> Instructions for the task:
Each record should be given again exactly as it appears, with no image included.

(Transcribed page contents)
========

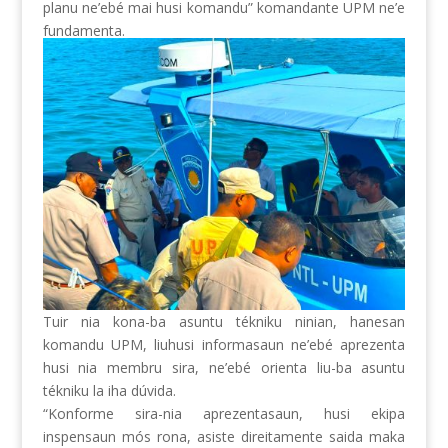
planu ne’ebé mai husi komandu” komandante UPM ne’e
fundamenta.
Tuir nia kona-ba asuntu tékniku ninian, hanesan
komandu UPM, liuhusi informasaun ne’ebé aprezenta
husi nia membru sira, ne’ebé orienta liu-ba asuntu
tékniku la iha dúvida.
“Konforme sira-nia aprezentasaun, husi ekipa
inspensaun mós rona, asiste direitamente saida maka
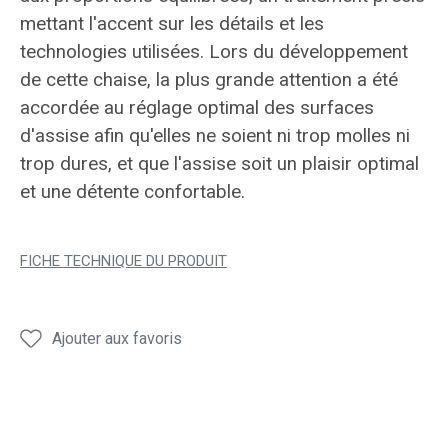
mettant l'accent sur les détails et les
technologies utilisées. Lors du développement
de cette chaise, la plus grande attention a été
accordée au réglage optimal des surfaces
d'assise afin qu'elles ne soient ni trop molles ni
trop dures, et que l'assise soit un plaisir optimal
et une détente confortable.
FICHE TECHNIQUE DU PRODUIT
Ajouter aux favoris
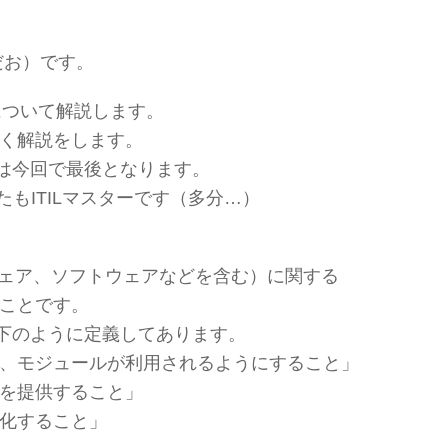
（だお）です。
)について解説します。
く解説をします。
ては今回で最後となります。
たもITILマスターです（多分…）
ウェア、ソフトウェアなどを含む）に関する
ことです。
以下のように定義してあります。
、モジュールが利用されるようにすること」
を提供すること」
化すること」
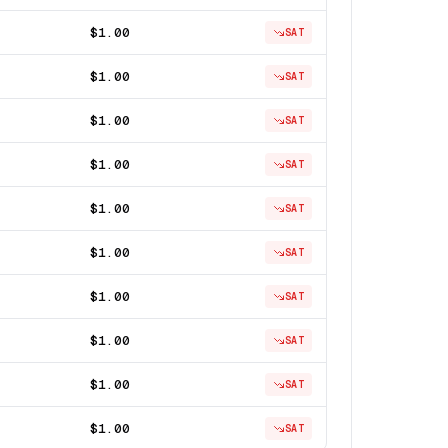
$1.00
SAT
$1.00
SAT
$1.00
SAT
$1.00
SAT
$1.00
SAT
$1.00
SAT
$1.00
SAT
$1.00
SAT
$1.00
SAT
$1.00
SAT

========

> Reply:
planu ne’ebé mai husi komandu” komandante UPM ne’e
fundamenta.
Tuir nia kona-ba asuntu tékniku ninian, hanesan
komandu UPM, liuhusi informasaun ne’ebé aprezenta
husi nia membru sira, ne’ebé orienta liu-ba asuntu
tékniku la iha dúvida.
“Konforme sira-nia aprezentasaun, husi ekipa
inspensaun mós rona, asiste direitamente saida maka
mettant l'accent sur les détails et les
technologies utilisées. Lors du développement
de cette chaise, la plus grande attention a été
accordée au réglage optimal des surfaces
d'assise afin qu'elles ne soient ni trop molles ni
trop dures, et que l'assise soit un plaisir optimal
et une détente confortable.
FICHE TECHNIQUE DU PRODUIT
Ajouter aux favoris
（だお）です。
)について解説します。
く解説をします。
ては今回で最後となります。
たもITILマスターです（多分…）
ウェア、ソフトウェアなどを含む）に関する
ことです。
以下のように定義してあります。
、モジュールが利用されるようにすること」
を提供すること」
化すること」
$1.00
SAT
$1.00
SAT
$1.00
SAT
$1.00
SAT
$1.00
SAT
$1.00
SAT
$1.00
SAT
$1.00
SAT
$1.00
SAT
$1.00
SAT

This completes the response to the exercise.